Today the company has m tasks to complete. The ith task need xi minutes to complete. Meanwhile, this task has a difficulty level yi. The machine whose level below this task’s level yi cannot complete this task. If the company completes this task, they will get (500xi+2yi) dollars.

The company has n machines. Each machine has a maximum working time and a level. If the time for the task is more than the maximum working time of the machine, the machine can not complete this task. Each machine can only complete a task one day. Each task can only be completed by one machine.

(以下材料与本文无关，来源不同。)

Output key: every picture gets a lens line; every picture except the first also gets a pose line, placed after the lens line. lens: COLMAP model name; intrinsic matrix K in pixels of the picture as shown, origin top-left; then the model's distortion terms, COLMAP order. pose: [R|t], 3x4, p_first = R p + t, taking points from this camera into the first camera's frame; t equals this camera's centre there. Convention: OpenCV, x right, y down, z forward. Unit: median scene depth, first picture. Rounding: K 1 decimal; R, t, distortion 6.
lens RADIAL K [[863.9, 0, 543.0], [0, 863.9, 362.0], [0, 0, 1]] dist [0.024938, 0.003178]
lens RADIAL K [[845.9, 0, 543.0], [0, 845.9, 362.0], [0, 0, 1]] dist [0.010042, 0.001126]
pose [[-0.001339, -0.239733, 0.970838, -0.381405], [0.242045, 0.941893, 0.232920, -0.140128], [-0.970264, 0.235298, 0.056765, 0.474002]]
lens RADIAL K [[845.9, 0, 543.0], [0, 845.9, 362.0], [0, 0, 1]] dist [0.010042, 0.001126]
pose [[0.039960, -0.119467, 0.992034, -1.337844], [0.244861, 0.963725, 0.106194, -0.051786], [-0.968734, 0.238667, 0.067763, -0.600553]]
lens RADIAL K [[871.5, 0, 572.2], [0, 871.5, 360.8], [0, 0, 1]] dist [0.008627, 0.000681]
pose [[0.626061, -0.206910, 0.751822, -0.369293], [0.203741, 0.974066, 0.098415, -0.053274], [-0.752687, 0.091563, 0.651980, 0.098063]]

The company hopes to maximize the number of the tasks which they can complete today. If there are multiple solutions, they hopes to make the money maximum.

1 < =N <= 100000,1<=M<=100000
0<xi<1440, 0=<yi<=100

分析

参照knownothing的题解。

将任务已x从大到小排序（x相同时已y从大到小排序）。然后也用相同排序方法排序机器。开始遍历任务，找出所有xi（xi>=xj），从中选择yi最小的一个作为这个任务的运行机器。为什么这么贪心，因为若还存在任务(xk,yk)使得这个机器能被使用，但xj>=xk，所以获得金钱更多，优先选择j；若k不能使用这个机器，那么必定也就不存在其他机器能被使用，除非是新加入的机器，但新加入的必定不能完成任务j，所以完成任务保证了最多。

使用了归并写法，时间复杂度\(O(My_i+N)\)。

代码

#include<bits/stdc++.h>
#define rg register
#define il inline
#define co const
template<class T>il T read(){
    rg T data=0,w=1;
    rg char ch=getchar();
    while(!isdigit(ch)){
        if(ch=='-') w=-1;
        ch=getchar();
    }
    while(isdigit(ch))
        data=data*10+ch-'0',ch=getchar();
    return data*w;
}
template<class T>il T read(rg T&x){
    return x=read<T>();
}
typedef long long ll;
using namespace std;

co int N=1e5;
struct node{
    int x,y;
    bool operator<(co node&a)co{
        return x^a.x?x>a.x:y>a.y;
    }
}e[N],f[N];
int c[101];
int main(){
//  freopen(".in","r",stdin);
//  freopen(".out","w",stdout);
    int n,m;
    while(~scanf("%d%d",&n,&m)){
        for(int i=0;i<n;++i)
            read(e[i].x),read(e[i].y);
        for(int i=0;i<m;++i)
            read(f[i].x),read(f[i].y);
        sort(e,e+n);
        sort(f,f+m);
        memset(c,0,sizeof c);
        int num=0;
        ll ans=0;
        for(int i=0,j=0;i<m;++i){
            while(j<n&&e[j].x>=f[i].x)
                ++c[e[j].y],++j;
            for(int k=f[i].y;k<=100;++k) if(c[k]){
                ++num,--c[k];
                ans+=500*f[i].x+2*f[i].y;
                break;
            }
        }
        printf("%d %lld\n",num,ans);
    }
    return 0;
}